Excerpted records:
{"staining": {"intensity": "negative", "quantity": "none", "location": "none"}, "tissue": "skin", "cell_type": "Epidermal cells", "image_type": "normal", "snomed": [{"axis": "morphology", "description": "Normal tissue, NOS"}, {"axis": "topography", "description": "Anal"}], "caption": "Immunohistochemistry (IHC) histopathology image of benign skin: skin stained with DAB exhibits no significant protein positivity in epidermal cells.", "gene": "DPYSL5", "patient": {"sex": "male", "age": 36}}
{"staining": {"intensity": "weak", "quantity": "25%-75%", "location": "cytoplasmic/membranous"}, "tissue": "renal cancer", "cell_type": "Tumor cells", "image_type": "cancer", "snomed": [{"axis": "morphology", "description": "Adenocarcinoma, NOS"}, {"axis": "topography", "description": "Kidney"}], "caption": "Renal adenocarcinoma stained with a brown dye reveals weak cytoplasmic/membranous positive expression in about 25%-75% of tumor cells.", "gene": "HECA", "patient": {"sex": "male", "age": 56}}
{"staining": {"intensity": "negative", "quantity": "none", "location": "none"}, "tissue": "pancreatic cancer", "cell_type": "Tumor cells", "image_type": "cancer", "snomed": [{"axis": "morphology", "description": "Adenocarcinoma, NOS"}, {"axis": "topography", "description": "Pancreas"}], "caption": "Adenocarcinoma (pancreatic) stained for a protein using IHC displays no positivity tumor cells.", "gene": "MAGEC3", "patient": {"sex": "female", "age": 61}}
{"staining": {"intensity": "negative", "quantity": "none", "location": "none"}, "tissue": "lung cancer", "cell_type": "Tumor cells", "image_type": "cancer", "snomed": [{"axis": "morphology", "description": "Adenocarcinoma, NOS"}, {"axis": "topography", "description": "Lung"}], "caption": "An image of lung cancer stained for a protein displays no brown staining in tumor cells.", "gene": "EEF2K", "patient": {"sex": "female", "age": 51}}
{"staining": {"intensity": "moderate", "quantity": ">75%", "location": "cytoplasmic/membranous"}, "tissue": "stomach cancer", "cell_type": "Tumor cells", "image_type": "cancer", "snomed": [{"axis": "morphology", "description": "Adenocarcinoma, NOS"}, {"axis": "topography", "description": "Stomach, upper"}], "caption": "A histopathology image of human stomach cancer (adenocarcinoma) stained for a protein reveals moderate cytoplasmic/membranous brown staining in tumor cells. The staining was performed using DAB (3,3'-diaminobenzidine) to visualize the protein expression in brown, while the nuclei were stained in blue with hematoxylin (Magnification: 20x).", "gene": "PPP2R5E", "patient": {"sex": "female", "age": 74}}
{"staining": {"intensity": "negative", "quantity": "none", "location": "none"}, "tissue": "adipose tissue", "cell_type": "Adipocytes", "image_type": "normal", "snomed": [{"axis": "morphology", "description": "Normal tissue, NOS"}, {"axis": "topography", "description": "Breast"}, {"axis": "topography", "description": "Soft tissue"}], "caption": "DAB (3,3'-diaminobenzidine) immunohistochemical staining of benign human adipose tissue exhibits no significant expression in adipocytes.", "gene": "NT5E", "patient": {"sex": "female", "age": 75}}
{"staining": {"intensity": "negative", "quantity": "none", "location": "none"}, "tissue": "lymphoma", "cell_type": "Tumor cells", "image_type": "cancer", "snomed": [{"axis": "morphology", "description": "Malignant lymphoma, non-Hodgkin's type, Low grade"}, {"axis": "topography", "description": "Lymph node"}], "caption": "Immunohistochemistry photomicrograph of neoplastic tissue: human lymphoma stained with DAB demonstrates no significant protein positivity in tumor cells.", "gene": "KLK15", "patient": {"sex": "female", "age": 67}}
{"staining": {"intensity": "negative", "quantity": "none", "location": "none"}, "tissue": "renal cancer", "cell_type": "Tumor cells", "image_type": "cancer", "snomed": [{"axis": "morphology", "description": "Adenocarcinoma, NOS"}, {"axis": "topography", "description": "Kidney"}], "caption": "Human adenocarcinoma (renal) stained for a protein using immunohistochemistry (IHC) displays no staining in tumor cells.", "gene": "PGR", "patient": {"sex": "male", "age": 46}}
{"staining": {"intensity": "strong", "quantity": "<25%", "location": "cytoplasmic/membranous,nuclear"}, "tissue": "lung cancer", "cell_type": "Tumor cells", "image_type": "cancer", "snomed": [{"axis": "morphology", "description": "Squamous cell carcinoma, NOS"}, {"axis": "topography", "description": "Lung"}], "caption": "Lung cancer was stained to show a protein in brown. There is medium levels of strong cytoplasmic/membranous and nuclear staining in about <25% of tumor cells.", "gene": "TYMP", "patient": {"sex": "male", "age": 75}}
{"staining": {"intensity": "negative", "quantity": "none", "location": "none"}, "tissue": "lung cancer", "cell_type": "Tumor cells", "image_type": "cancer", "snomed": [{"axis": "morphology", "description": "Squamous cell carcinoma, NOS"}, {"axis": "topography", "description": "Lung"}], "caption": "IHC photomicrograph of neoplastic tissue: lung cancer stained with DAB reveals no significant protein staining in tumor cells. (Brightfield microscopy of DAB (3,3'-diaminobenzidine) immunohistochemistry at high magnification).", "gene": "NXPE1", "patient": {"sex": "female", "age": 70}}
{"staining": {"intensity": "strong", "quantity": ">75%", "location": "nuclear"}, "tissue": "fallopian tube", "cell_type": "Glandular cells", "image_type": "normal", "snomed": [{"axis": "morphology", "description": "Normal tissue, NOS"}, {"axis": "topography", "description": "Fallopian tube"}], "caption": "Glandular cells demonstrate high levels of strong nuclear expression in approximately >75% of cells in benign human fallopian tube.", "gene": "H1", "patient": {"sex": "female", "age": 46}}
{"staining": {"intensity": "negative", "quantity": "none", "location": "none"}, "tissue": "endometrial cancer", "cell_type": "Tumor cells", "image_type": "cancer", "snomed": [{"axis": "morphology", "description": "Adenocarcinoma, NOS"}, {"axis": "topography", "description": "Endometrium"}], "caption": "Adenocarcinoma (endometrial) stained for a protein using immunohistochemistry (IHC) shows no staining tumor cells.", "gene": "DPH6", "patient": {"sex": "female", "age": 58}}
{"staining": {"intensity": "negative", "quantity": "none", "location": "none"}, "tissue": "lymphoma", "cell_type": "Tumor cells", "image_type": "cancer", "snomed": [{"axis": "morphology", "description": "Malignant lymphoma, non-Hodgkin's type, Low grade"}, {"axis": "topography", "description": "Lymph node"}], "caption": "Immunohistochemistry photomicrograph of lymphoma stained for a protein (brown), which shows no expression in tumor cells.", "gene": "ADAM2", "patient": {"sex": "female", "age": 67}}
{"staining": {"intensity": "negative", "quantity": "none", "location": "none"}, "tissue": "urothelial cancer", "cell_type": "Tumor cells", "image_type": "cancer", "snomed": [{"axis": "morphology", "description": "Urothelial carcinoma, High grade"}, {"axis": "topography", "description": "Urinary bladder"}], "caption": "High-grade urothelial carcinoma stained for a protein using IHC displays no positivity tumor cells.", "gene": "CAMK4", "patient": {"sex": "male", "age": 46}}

Description of the task: Copy the entire listing above, line for line, exactly.

Response box:
{"staining": {"intensity": "negative", "quantity": "none", "location": "none"}, "tissue": "skin", "cell_type": "Epidermal cells", "image_type": "normal", "snomed": [{"axis": "morphology", "description": "Normal tissue, NOS"}, {"axis": "topography", "description": "Anal"}], "caption": "Immunohistochemistry (IHC) histopathology image of benign skin: skin stained with DAB exhibits no significant protein positivity in epidermal cells.", "gene": "DPYSL5", "patient": {"sex": "male", "age": 36}}
{"staining": {"intensity": "weak", "quantity": "25%-75%", "location": "cytoplasmic/membranous"}, "tissue": "renal cancer", "cell_type": "Tumor cells", "image_type": "cancer", "snomed": [{"axis": "morphology", "description": "Adenocarcinoma, NOS"}, {"axis": "topography", "description": "Kidney"}], "caption": "Renal adenocarcinoma stained with a brown dye reveals weak cytoplasmic/membranous positive expression in about 25%-75% of tumor cells.", "gene": "HECA", "patient": {"sex": "male", "age": 56}}
{"staining": {"intensity": "negative", "quantity": "none", "location": "none"}, "tissue": "pancreatic cancer", "cell_type": "Tumor cells", "image_type": "cancer", "snomed": [{"axis": "morphology", "description": "Adenocarcinoma, NOS"}, {"axis": "topography", "description": "Pancreas"}], "caption": "Adenocarcinoma (pancreatic) stained for a protein using IHC displays no positivity tumor cells.", "gene": "MAGEC3", "patient": {"sex": "female", "age": 61}}
{"staining": {"intensity": "negative", "quantity": "none", "location": "none"}, "tissue": "lung cancer", "cell_type": "Tumor cells", "image_type": "cancer", "snomed": [{"axis": "morphology", "description": "Adenocarcinoma, NOS"}, {"axis": "topography", "description": "Lung"}], "caption": "An image of lung cancer stained for a protein displays no brown staining in tumor cells.", "gene": "EEF2K", "patient": {"sex": "female", "age": 51}}
{"staining": {"intensity": "moderate", "quantity": ">75%", "location": "cytoplasmic/membranous"}, "tissue": "stomach cancer", "cell_type": "Tumor cells", "image_type": "cancer", "snomed": [{"axis": "morphology", "description": "Adenocarcinoma, NOS"}, {"axis": "topography", "description": "Stomach, upper"}], "caption": "A histopathology image of human stomach cancer (adenocarcinoma) stained for a protein reveals moderate cytoplasmic/membranous brown staining in tumor cells. The staining was performed using DAB (3,3'-diaminobenzidine) to visualize the protein expression in brown, while the nuclei were stained in blue with hematoxylin (Magnification: 20x).", "gene": "PPP2R5E", "patient": {"sex": "female", "age": 74}}
{"staining": {"intensity": "negative", "quantity": "none", "location": "none"}, "tissue": "adipose tissue", "cell_type": "Adipocytes", "image_type": "normal", "snomed": [{"axis": "morphology", "description": "Normal tissue, NOS"}, {"axis": "topography", "description": "Breast"}, {"axis": "topography", "description": "Soft tissue"}], "caption": "DAB (3,3'-diaminobenzidine) immunohistochemical staining of benign human adipose tissue exhibits no significant expression in adipocytes.", "gene": "NT5E", "patient": {"sex": "female", "age": 75}}
{"staining": {"intensity": "negative", "quantity": "none", "location": "none"}, "tissue": "lymphoma", "cell_type": "Tumor cells", "image_type": "cancer", "snomed": [{"axis": "morphology", "description": "Malignant lymphoma, non-Hodgkin's type, Low grade"}, {"axis": "topography", "description": "Lymph node"}], "caption": "Immunohistochemistry photomicrograph of neoplastic tissue: human lymphoma stained with DAB demonstrates no significant protein positivity in tumor cells.", "gene": "KLK15", "patient": {"sex": "female", "age": 67}}
{"staining": {"intensity": "negative", "quantity": "none", "location": "none"}, "tissue": "renal cancer", "cell_type": "Tumor cells", "image_type": "cancer", "snomed": [{"axis": "morphology", "description": "Adenocarcinoma, NOS"}, {"axis": "topography", "description": "Kidney"}], "caption": "Human adenocarcinoma (renal) stained for a protein using immunohistochemistry (IHC) displays no staining in tumor cells.", "gene": "PGR", "patient": {"sex": "male", "age": 46}}
{"staining": {"intensity": "strong", "quantity": "<25%", "location": "cytoplasmic/membranous,nuclear"}, "tissue": "lung cancer", "cell_type": "Tumor cells", "image_type": "cancer", "snomed": [{"axis": "morphology", "description": "Squamous cell carcinoma, NOS"}, {"axis": "topography", "description": "Lung"}], "caption": "Lung cancer was stained to show a protein in brown. There is medium levels of strong cytoplasmic/membranous and nuclear staining in about <25% of tumor cells.", "gene": "TYMP", "patient": {"sex": "male", "age": 75}}
{"staining": {"intensity": "negative", "quantity": "none", "location": "none"}, "tissue": "lung cancer", "cell_type": "Tumor cells", "image_type": "cancer", "snomed": [{"axis": "morphology", "description": "Squamous cell carcinoma, NOS"}, {"axis": "topography", "description": "Lung"}], "caption": "IHC photomicrograph of neoplastic tissue: lung cancer stained with DAB reveals no significant protein staining in tumor cells. (Brightfield microscopy of DAB (3,3'-diaminobenzidine) immunohistochemistry at high magnification).", "gene": "NXPE1", "patient": {"sex": "female", "age": 70}}
{"staining": {"intensity": "strong", "quantity": ">75%", "location": "nuclear"}, "tissue": "fallopian tube", "cell_type": "Glandular cells", "image_type": "normal", "snomed": [{"axis": "morphology", "description": "Normal tissue, NOS"}, {"axis": "topography", "description": "Fallopian tube"}], "caption": "Glandular cells demonstrate high levels of strong nuclear expression in approximately >75% of cells in benign human fallopian tube.", "gene": "H1", "patient": {"sex": "female", "age": 46}}
{"staining": {"intensity": "negative", "quantity": "none", "location": "none"}, "tissue": "endometrial cancer", "cell_type": "Tumor cells", "image_type": "cancer", "snomed": [{"axis": "morphology", "description": "Adenocarcinoma, NOS"}, {"axis": "topography", "description": "Endometrium"}], "caption": "Adenocarcinoma (endometrial) stained for a protein using immunohistochemistry (IHC) shows no staining tumor cells.", "gene": "DPH6", "patient": {"sex": "female", "age": 58}}
{"staining": {"intensity": "negative", "quantity": "none", "location": "none"}, "tissue": "lymphoma", "cell_type": "Tumor cells", "image_type": "cancer", "snomed": [{"axis": "morphology", "description": "Malignant lymphoma, non-Hodgkin's type, Low grade"}, {"axis": "topography", "description": "Lymph node"}], "caption": "Immunohistochemistry photomicrograph of lymphoma stained for a protein (brown), which shows no expression in tumor cells.", "gene": "ADAM2", "patient": {"sex": "female", "age": 67}}
{"staining": {"intensity": "negative", "quantity": "none", "location": "none"}, "tissue": "urothelial cancer", "cell_type": "Tumor cells", "image_type": "cancer", "snomed": [{"axis": "morphology", "description": "Urothelial carcinoma, High grade"}, {"axis": "topography", "description": "Urinary bladder"}], "caption": "High-grade urothelial carcinoma stained for a protein using IHC displays no positivity tumor cells.", "gene": "CAMK4", "patient": {"sex": "male", "age": 46}}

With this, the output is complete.